Launch of Pfizer’s Vyndaqel franchise has blown industry watchers’ estimates out of the water, putting more pressure on potential rival Alnylam Pharmaceuticals.
In its first full quarter after FDA approval to treat ATTR cardiomyopathy, Vyndaqel (tafamidis) collected $79 million in third-quarter U.S. sales, way above the Street’s consensus of $21 million. Worldwide, the drug brought in $156 million.
That outperformance surprised even SVB Leerink analyst Mani Foroohar, who caught an early whiff of success based on electronic medical record data.
“Given the quicker-than-expected ramp, Vyndaqel sales in the U.S. will probably land at the high end of our sensitivity analysis in the $228 million to $250 million range...as all signs point to successful market-building and a substantial opportunity for TTR-CM in the U.S.,” Foroohar wrote in a Wednesday note to clients.
Evercore ISI analyst Umer Raffat pointed to the number of patients diagnosed and the pace of diagnosis as “the big news.”
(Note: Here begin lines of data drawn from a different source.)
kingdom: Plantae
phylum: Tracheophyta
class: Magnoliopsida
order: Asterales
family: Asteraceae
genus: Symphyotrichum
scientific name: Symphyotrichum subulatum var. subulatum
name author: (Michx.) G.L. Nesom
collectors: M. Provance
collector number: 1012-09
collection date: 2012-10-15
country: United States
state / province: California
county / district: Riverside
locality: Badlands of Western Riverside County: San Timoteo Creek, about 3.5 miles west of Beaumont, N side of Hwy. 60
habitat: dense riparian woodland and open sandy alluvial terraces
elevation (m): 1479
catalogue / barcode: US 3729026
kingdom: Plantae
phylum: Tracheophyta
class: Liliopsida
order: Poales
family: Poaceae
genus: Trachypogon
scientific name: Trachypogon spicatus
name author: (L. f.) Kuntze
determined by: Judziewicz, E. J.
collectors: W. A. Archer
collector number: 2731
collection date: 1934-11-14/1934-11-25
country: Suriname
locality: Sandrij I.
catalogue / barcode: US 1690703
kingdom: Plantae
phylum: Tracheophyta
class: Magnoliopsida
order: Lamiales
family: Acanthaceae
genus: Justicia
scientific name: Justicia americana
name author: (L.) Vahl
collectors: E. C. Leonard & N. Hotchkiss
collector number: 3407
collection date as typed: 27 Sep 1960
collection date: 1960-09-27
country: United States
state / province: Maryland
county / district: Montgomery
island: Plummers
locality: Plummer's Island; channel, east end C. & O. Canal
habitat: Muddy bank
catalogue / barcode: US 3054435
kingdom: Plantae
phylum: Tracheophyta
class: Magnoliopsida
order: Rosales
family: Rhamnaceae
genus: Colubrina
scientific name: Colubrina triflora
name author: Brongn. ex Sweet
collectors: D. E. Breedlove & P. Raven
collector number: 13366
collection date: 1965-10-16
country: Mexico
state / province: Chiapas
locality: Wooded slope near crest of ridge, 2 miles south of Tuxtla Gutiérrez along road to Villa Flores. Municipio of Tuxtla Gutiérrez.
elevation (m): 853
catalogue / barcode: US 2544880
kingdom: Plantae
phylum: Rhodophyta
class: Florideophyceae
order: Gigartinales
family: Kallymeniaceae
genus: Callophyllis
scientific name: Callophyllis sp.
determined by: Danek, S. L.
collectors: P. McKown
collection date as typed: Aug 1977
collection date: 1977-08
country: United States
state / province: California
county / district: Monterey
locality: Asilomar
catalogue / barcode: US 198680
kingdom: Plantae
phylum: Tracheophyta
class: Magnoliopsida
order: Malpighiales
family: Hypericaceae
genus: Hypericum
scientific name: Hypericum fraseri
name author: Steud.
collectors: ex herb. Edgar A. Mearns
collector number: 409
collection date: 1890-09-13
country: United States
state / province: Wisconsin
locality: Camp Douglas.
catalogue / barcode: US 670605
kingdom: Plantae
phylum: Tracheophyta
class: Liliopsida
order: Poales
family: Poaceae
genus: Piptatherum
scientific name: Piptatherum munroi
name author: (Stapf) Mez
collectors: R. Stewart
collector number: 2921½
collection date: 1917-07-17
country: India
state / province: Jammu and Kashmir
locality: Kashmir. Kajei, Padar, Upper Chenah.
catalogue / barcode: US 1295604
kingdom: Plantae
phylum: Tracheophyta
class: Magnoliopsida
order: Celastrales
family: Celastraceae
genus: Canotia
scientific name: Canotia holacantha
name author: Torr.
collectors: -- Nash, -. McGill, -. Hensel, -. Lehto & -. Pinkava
Pfizer and its investors know that Vyndaqel’s success depends on the Big Pharma’s ability to drive awareness of the condition and hence its currently meager diagnosis rate.
According to CEO Albert Bourla during a Wednesday conference call, about 4,100 commercial patients had been diagnosed as of August 31. Of them, about 2,600 patients had received a prescription for Vyndaqel and about 1,300 had started using the drug.
That number translates into a diagnosis rate of about 4%, according to Angela Hwang, Pfizer Biopharmaceuticals Group’s president. That’s already more than double the 1% to 2% before Vyndaqel’s approval but obviously far from ideal.
For most rare diseases, diagnosis rates can reach 30% to 50%, which informs Pfizer’s blockbuster-level peak estimates for Vyndaqel. “However, we are learning a tremendous amount every single day about this particular disease, about what it takes to diagnose it. Certainly we are focused on making sure that we can do better than that for our patients,” Hwang said.
To help physicians “suspect” the disease, Pfizer has created a list of red-flag symptoms. “From there, we have been educating around the use of scintigraphy as a non-invasive means to diagnose ATTR-CM,” Hwang said. Rather than genetic testing being the key to diagnosis—as the Street was expecting—Pfizer estimates that about 90% of Vyndaqel patients were diagnosed via scintigraphy, a radiographic imaging technique.
As Pfizer cheers its rapid Vyndaqel launch, Foroohar sees “a challenging setup” for Alnylam’s Onpattro, which is approved to treat ATTR poluyneuropathy (PN), a different disorder driven by the ATTR gene. But Onpattro's also in trials for ATTR-CM, where would go head-to-head with Vyndeqel. Pfizer, meanwhile, is gunning for an ATTR-PN approval, too.
On Thursday, Alnylam reported worldwide Onpattro sales of $46.1 million—largely in line with consensus of $45.5 million—with $33.6 million of that coming from the U.S. Though the RNAi drug's U.S. sales marked 19% growth quarter-over-quarter, it’s obviously far behind Vyndaqel.
Playing catch-up in ATTR-CM, Alnylam has started Onpattro's phase 3 Apollo-B study, aiming for a label expansion around 2021 to 2022, the company’s R&D chief, Akshay Vaishnaw, said on a Thursday earnings call.
The company also has vutrisiran, which is moving through a phase 3 study dubbed Helios-A for hATTR polyneuropathy, and headed for a Helios-B study in inherited and wild-type ATTR-CM.
If successful, that follow-up drug could pose a convenience advantage; it’s a quarterly subcutaneous injection. In comparison, Onpattro is an intravenous infusion given once every three weeks, oral Vyndaqel requires once-daily dosing and Ionis’ rival Tegsedi comes as a subcutaneous injection once weekly.